Por mais que os empresários se queixem de mais uma crise econômica e estendam suas mãos aflitas ao governo, não se pode negar que num certo sentido o teatro está mais na moda do que nunca: a quantidade de cursos relacionados com atividades dramáticas que se abrem no Rio ultrapassa qualquer expectativa. Pelo menos uma vez por semana tomamos conhecimento do lançamento de mais um curso ou cursinho de introdução à interpretação, ou de comunicação através de técnicas teatrais, ou de atividades dramáticas para crianças e jovens, ou de preparação de professores de teatro. Este último setor, sobretudo, recebeu notável impulso desde que a Lei da Reforma do Ensino tornou obrigatória a área de Educação Artística nas escolas de primeiro e segundo graus e incluiu especificamente nesta área a disciplina de Artes Cênicas.
A proliferação dos cursos e cursinhos constituiria um fenômeno saudável se não fosse tão indiscriminada e potencialmente aberta a todas as picaretagens. Uma vez que o ensino de teatro e atividades correlatas não foi ainda regulamentado e não se acha sujeito à fiscalização, qualquer leigo pode abrir um curso e começar a faturar. E os candidatos a alunos não têm nenhum meio de averiguar a idoneidade da iniciativa da qual pretendem participar.
Dois elementos contribuem para agravar o problema. O primeiro é a invencível crença brasileira de que qualquer pessoa razoavelmente desinibida é capaz de fazer teatro, sem submeter-se a um processo de aprendizagem especializada; e se qualquer pessoa pode fazer teatro por que não poderia lecionar teatro? O segundo elemento negativo é o fato de que, sob influência de determinadas e recentes tendências de vanguarda, muitas das quais artisticamente fascinantes, as técnicas teatrais passaram a ser usadas para fins pretensamente psicoterapêuticos, sob rótulos tais como desinibição, comunicação sensorial etc. E evidente que quando orientada por pessoas sem preparo adequado - e quem no Brasil tem preparo para isso? - tal atividade pode expor o aluno, principalmente tratando-se de criança ou adolescente, a sérios riscos para o seu equilíbrio emocional e a sua saúde mental.
Sei que há muita gente séria à frente de várias dessas iniciativas; mas a maneira como algumas delas vêm sendo divulgadas enche-me de preocupação. Ainda outro dia uma de nossas mais respeitáveis instituições culturais lançava um laboratório dramático "a cargo do ator, diretor e professor Fulano de Tal". Na minha vivência de 18 anos no meio profissional do teatro carioca, nunca ouvi falar em Fulano de Tal nem como ator, nem como diretor, nem como professor - e creio que isto, sem constituir prova de que seja ele fatalmente incompetente para orientar o laboratório, basta pelo menos para levantar uma desconfiança de alegação de falsa qualidade.

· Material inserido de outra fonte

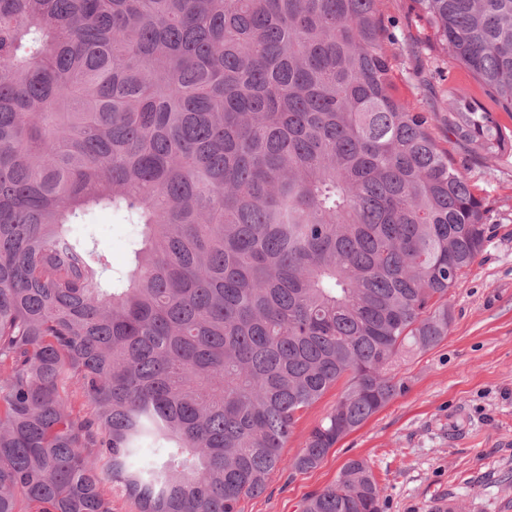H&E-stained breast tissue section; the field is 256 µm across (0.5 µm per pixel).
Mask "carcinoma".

Outros cursos apregoam textualmente que estão aplicando o método Grotowski, quando é notório que o próprio Grotowski insiste, em repetidos depoimentos, que não existe um tal método, e desautoriza quem quer que seja a usar o seu nome nesse sentido.

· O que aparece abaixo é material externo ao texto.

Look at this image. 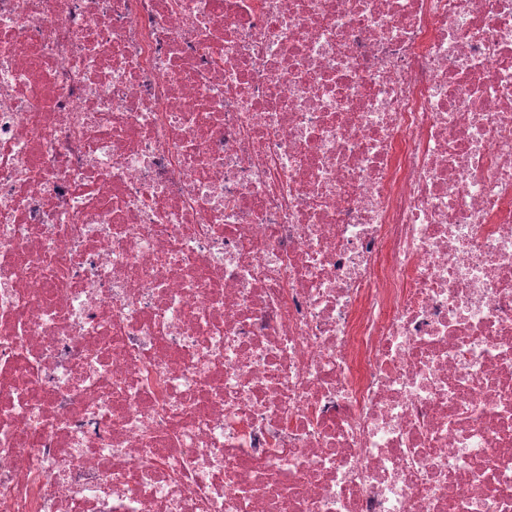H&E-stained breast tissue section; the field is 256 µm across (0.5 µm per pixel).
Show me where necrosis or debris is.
I'll return each instance as SVG.
<instances>
[{
    "mask_svg": "<svg viewBox=\"0 0 512 512\" xmlns=\"http://www.w3.org/2000/svg\"><path fill=\"white\" fill-rule=\"evenodd\" d=\"M0 512H512V0H0Z\"/></svg>",
    "mask_w": 512,
    "mask_h": 512,
    "instance_id": "necrosis-or-debris-1",
    "label": "necrosis or debris"
}]
</instances>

Uma advertência especial deve ser dirigida àqueles que, sob o estímulo da abertura oferecida pela reforma do ensino, cogitam de dedicar-se ao ensino de teatro nas escolas de primeiro e segundo graus. Na atual situação de transição, quando a disciplina já está sendo implantada sem que existam professores adequadamente formados, a existência de cursos de curta duração para dar aos futuros mestres pelo menos noções rudimentares da matéria é desejável, contanto que se trate de cursos lucidamente orientados. Mas nenhum desses cursos pode ter a pretensão de formar efetivamente professores de teatro. Estes só poderão ser formados em autênticos cursos de Licenciatura comparáveis àqueles que preparam professores de Música, Desenho etc.; e a criação de tais cursos de Licenciatura não foi ainda equacionada pelo MEC.
O caos só poderá ser dissipado quando o governo regulamentar definitivamente o ensino teatral. Infelizmente, ao que parece, esta regulamentação está intimamente vinculada à regulamentação das profissões teatrais, que vem rolando pelos canais competentes há mais de oito anos, ou seja, desde que foi promulgada a Lei n° 4641 que, apesar de votada e sancionada, permanece até hoje letra morta, precisamente por falta da respectiva regulamentação.
(Nota TDM: Esse texto tem origem e criação em 1973. conforme informativo abaixo, e evidencia-se por indicações no texto de situações já resolvidas. Porém, como todo bom e revelador texto, muito do que se apresenta continua atual, ou, se por assim dizer, mais atual e expandido).
Publicado no JB em 26/07/73. Yan Michalski trabalhou no Tablado. Crítico teatral do Jornal do Brasil durante 23 anos, professor, ensaísta e tradutor, Yan foi um dos fundadores da Casa das Artes de Laranjeiras (CAL).